Well, post production has certainly been down of late. I guess we’ve been rather busy with work and such. Been away a bit too. Anyway, I’m gonna try to be more active. I’ll start with a quick update on the weekly new recipe. Tonight was a special effort. There are a few things that I really miss from China. We’ve tried a few so far, with pretty good results.
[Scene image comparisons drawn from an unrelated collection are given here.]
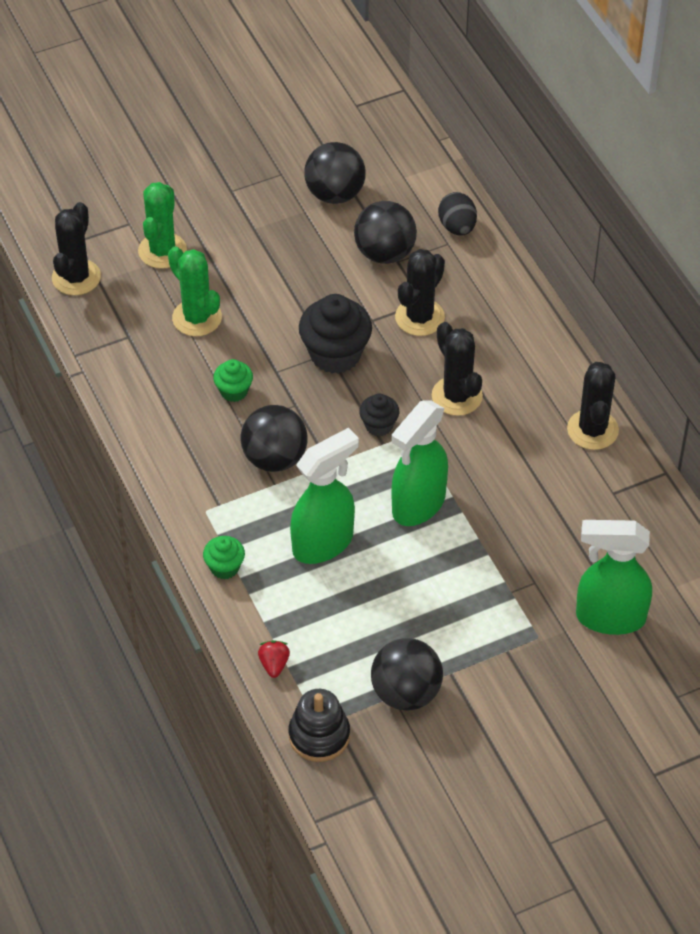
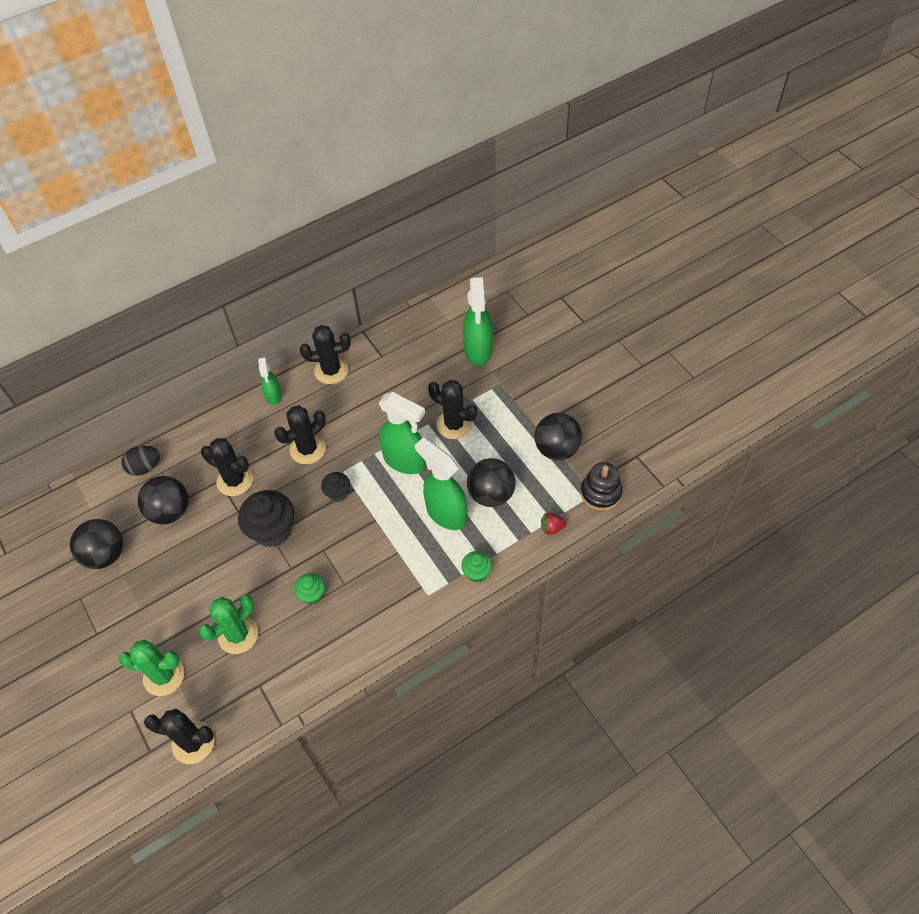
camera: 95 degrees left, 5 degrees up
(275, 458) = (374, 556): black ball -> black ball (491, 494)
(471, 569) = (454, 424): none -> black cactus
(555, 362) = (273, 396): none -> green spray bottle

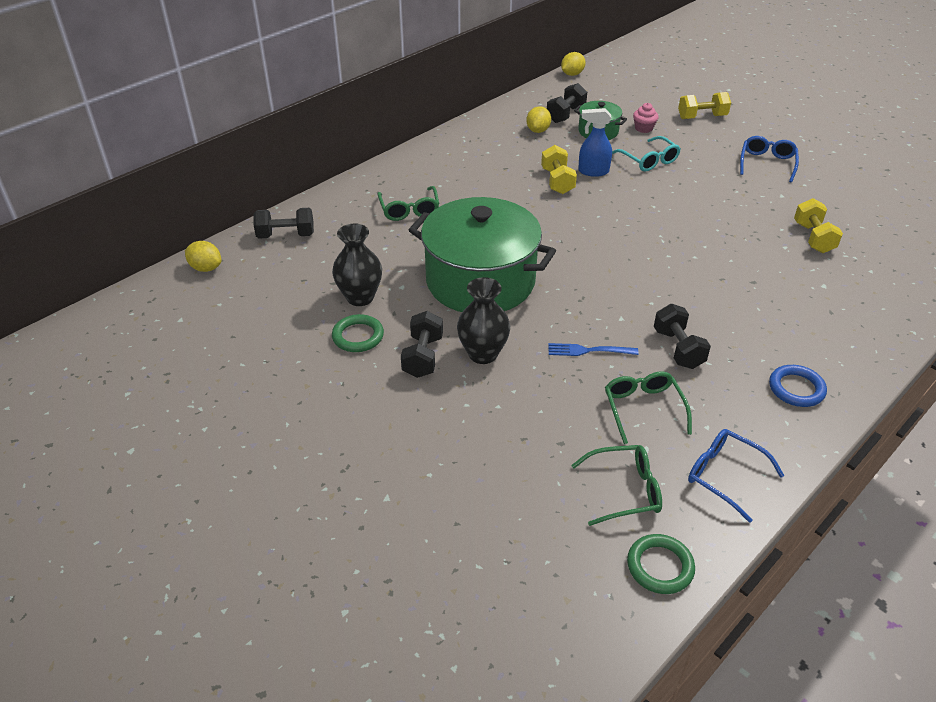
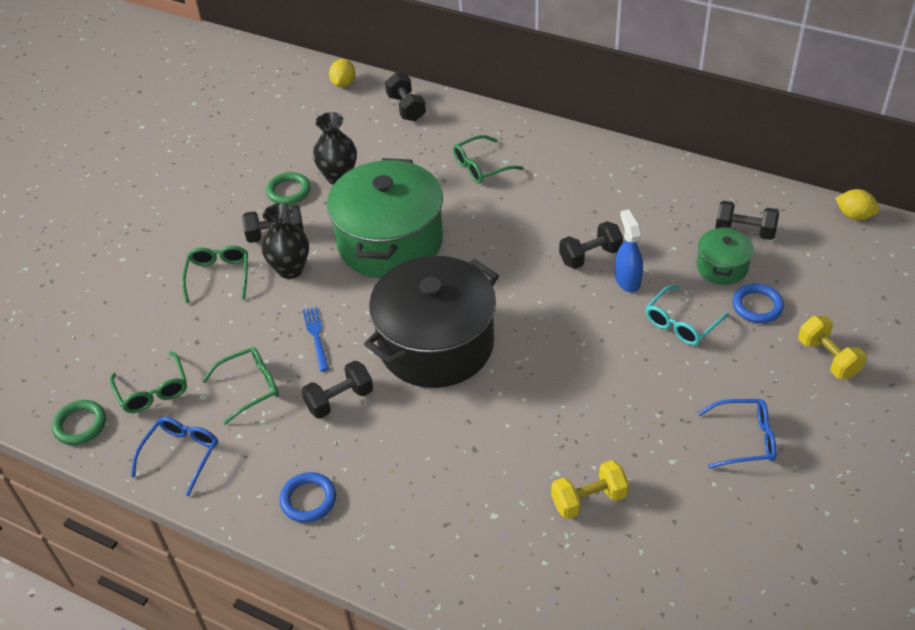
camera: 75 degrees right, 5 degrees up
(464, 411) = (219, 276): none -> green glasses
(538, 130) = (690, 217): yellow lemon -> none
(557, 181) = (590, 256): yellow dumbbell -> black dumbbell
(627, 279) = (436, 344): none -> black pot
(643, 128) = (757, 306): pink cupcake -> blue ring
Tonight was one of my first favorites from a restaurant in Man Jia Tan a quick walk away. It was the first restaurant you got to and was thus called by some The Number One. Others called it The Upstairs as you had to go upstairs to eat (they cooked downstairs - why did they want us so far from the kitchen? hmmm). Anyway, I never learned the name of the dish - it was number 30 on the menu - but it was always high on my list of favs. It was basically pork strips in a brown sauce, wrapped up in tofu skin with sliced scallions. Mmmmm. While Mich and I were in Vancouver last weekend we went to The Sha Lin Restaurant (Broadway and Cambie) which does serve up Northern Chinese dishes and is, so far, the only place to find some of this tasty numbers. We had the number 30 there, and though they serve it with different wraps (more like the ones for Beijing Duck) it was great and I was motivated to find the proper wraps at TNT in Chinatown with my Nyen Nyen. I came up with a chinese brown sauce to use and we were off to the table. I don’t think it was perfect, but not bad for the first try.
The other tonight was one from The Red Table in KaiFaQu, a short walk from our apartment. It is basically Eggplant stuffed with pork. This one worked pretty well, though I did overcook the eggplant. Overall, a good feast tonight!